A federal jury will decide what really happened between a former junior finance professor and the tenured Columbia Business School staff member she said sexually harassed her — and whether the university did enough to protect her once she reported him.
Enrichetta Ravina sued Columbia University claiming it failed to protect her from Geert Bekaert, a chaired finance professor, who she said slowed her work after she dismissed his advances. She says she was denied tenure and is seeking $30 million in damages.
“Both Bekaert and Columbia knew what they were doing and acted with extreme recklessness,” David Sanford, Ravina’s lawyer, said during closing remarks on Tuesday. “It is about consequences felt by a woman who was not given a fair shake.”
Ravina, 42, testified about a pattern of sexual commentary, unwanted touching and stalled work in the years she and Bekaert, 53, collaborated on joint research. On the witness stand, Bekaert denied the allegations, and the university’s lawyers argued that Ravina’s lack of academic merit was what stopped her from winning tenure at the Ivy League business school.
A jury of four men and four women in Manhattan started deliberating Wednesday on whose side to take after she-said-he-said testimonies from Ravina and Bekaert. In the #MeToo era, Ravina’s accusations echo voices of other women who say their careers were damaged by gender-based discrimination, sexual harassment and misconduct that was perpetrated by men in positions of power.
Sanford asked the jury to make Columbia take responsibility and to do better in the future by returning a verdict in favor of Ravina.
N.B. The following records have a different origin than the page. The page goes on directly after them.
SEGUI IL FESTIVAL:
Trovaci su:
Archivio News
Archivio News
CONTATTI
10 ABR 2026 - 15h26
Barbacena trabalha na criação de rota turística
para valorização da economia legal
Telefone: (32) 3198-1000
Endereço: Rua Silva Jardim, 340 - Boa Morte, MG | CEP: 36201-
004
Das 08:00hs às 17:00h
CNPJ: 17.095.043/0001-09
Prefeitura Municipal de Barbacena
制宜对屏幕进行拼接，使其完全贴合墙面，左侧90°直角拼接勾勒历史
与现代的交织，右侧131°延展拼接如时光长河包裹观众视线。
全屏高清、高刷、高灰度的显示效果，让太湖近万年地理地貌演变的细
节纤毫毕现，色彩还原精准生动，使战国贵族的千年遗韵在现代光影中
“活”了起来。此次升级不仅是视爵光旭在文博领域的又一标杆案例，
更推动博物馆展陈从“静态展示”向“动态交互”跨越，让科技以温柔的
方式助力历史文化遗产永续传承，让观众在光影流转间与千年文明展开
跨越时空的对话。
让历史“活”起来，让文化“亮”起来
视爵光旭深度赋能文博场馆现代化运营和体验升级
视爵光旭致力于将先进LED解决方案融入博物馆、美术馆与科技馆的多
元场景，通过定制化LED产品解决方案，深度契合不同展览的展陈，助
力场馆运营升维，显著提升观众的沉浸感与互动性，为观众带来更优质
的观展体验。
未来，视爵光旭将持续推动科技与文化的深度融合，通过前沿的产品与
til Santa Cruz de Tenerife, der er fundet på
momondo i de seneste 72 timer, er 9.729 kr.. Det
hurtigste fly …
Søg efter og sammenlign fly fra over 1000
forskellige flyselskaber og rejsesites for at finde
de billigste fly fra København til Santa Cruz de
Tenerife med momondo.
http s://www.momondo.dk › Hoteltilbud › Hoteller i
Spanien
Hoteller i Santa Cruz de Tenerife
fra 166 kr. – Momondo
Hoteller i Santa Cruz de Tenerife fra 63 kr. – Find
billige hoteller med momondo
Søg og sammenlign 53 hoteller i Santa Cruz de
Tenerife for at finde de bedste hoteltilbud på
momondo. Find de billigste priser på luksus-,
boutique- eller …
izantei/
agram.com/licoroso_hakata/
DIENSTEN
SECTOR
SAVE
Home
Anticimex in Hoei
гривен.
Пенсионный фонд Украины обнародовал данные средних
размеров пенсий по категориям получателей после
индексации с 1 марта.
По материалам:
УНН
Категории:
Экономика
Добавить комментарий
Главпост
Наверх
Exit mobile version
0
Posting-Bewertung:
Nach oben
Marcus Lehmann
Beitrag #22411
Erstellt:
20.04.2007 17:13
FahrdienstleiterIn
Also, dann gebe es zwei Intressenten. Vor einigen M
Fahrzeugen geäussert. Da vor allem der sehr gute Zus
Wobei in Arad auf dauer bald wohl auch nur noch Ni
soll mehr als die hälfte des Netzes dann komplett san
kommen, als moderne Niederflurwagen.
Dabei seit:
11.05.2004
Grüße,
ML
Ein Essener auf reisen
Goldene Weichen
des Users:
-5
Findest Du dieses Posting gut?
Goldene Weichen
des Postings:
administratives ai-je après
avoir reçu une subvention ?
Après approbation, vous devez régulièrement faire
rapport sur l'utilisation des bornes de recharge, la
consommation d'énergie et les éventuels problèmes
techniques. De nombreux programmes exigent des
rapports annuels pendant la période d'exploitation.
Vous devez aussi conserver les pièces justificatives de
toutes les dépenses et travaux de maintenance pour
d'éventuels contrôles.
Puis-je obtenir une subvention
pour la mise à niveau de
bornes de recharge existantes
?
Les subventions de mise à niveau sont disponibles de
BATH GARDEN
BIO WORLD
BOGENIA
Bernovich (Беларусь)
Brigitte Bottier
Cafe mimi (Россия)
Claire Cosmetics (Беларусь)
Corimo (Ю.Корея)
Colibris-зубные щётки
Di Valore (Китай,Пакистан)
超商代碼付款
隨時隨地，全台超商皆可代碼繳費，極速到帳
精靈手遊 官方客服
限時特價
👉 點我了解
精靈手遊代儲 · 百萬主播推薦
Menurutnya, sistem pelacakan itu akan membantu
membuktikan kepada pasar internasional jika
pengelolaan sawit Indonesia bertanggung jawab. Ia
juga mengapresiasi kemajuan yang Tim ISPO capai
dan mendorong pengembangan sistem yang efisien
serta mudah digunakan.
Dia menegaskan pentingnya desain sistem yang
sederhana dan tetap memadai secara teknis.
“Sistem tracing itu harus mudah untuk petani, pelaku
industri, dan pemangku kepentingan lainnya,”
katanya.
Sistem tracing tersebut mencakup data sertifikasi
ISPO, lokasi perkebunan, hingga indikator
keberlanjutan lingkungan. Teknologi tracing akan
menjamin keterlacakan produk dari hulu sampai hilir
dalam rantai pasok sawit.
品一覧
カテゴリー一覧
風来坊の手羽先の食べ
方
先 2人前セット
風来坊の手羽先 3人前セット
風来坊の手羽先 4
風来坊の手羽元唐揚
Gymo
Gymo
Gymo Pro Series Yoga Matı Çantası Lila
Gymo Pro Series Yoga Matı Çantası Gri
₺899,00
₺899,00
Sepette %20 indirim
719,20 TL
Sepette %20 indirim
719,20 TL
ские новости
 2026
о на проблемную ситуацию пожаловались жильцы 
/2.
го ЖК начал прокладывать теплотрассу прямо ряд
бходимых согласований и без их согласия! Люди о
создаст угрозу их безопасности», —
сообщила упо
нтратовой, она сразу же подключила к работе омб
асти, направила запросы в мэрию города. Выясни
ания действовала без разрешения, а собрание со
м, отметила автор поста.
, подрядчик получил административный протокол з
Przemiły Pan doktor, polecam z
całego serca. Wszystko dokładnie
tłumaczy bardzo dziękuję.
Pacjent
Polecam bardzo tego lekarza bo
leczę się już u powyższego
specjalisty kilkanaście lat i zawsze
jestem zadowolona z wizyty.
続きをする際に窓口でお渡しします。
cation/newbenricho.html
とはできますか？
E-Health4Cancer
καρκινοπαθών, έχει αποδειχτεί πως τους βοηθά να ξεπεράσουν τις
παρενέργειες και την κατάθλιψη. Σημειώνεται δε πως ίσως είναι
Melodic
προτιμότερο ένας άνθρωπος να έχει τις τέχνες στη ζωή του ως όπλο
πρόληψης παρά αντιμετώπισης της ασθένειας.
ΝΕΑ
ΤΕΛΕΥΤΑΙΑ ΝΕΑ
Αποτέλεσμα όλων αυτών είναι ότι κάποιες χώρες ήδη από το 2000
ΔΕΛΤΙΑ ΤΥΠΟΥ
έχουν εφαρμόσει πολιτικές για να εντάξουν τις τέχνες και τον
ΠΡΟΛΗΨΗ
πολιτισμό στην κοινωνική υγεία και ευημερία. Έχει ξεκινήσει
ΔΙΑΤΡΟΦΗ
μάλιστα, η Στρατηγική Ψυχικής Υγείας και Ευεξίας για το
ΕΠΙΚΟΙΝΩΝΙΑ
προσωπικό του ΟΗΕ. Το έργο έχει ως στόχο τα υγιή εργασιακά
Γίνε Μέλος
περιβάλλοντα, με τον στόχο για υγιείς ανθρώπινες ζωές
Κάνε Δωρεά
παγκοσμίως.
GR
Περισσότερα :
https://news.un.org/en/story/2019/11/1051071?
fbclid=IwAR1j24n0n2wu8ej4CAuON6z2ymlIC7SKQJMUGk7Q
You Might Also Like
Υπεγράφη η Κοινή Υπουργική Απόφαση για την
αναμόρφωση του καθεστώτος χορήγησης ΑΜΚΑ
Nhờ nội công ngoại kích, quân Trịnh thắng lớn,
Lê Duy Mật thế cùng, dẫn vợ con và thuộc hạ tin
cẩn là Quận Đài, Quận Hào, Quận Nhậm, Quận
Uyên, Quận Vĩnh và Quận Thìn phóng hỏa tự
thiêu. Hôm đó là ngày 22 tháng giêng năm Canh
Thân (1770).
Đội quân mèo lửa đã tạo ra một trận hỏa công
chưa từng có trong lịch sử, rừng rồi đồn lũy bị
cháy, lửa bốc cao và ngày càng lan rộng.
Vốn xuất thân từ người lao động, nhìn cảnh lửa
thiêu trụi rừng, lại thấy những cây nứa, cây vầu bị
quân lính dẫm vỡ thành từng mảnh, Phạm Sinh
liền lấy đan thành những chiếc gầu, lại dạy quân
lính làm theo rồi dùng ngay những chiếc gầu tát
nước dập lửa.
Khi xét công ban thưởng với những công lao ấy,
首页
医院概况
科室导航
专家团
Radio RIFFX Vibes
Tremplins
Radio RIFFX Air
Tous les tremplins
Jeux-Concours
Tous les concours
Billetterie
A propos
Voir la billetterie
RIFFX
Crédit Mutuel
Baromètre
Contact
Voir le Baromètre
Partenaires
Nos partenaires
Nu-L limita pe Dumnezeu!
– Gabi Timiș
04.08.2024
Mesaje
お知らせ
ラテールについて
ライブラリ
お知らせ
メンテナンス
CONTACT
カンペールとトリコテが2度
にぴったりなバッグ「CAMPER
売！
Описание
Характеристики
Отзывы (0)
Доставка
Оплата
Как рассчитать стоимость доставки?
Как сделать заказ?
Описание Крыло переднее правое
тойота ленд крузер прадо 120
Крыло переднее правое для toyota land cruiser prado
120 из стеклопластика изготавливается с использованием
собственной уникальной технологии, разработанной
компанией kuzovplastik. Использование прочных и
He quoted Maya Angelou and Teddy Roosevelt before telling them that “the United States is watching.”
Earlier in the trial, Ravina testified that Bekaert kissed her, passed his hand on her back in a taxi and talked to her about porn, prostitution and women. Emails show him sending her music and inviting her to dinners, as well as her complimenting him and commenting on Owen Wilson’s good looks.
Bekaert’s lawyer Edward Hernstadt said her compliments were unwarranted and embarrassing.
“Look at these emails, and you can decide who is chasing who,” he told the jury. During closing remarks, he asked jurors to question whether Ravina made the allegations up as a “plan B” for being off-track for tenure. “She is not credible.”
After Ravina complained to the university, Bekaert wrote more than 30 emails, often from his Columbia account, calling Ravina “evil” and “crazy” to academics and professionals around the world, including people Bekaert considered friends at the Federal Reserve Board of Governors, the European Central Bank and the American Finance Association, Sanford said.
Hernstadt acknowledged that the emails were “rude” and “shocking,” but said they were evidence of Bekaert defending his reputation, not retaliating against Ravina.
Testimony from Columbia Business School Dean Glenn Hubbard and other university staff detailed the school’s response to Ravina’s complaints, from orchestrating a “research divorce” of Ravina and Bekaert to recruiting a relationship manager to be copied on their emails. Bettina Plevan, the university’s lawyer, told jurors that Columbia did its job in investigating Ravina’s complaints and fairly considering her tenure.
It was Ravina who “failed to help herself,” Plevan said during closing remarks Tuesday. “The evidence showed that Columbia’s decision to deny Professor Ravina tenure was based on the merits.”
The university’s lawyer said Ravina wasn’t treated any differently because of her complaint or subsequent lawsuit. Plevan told jurors the school offered Ravina “a gift, a lifeline” by way of an extension of the tenure clock under the condition of a changed title, which Ravina declined because she considered it a demotion.
“It’s not a picture of retaliation or discrimination,” Plevan said. “She just did not measure up, and that’s why she didn’t get tenure.”
The case is Ravina v. Columbia University, 16-cv-2137, U.S. District Court, Southern District of New York (Manhattan).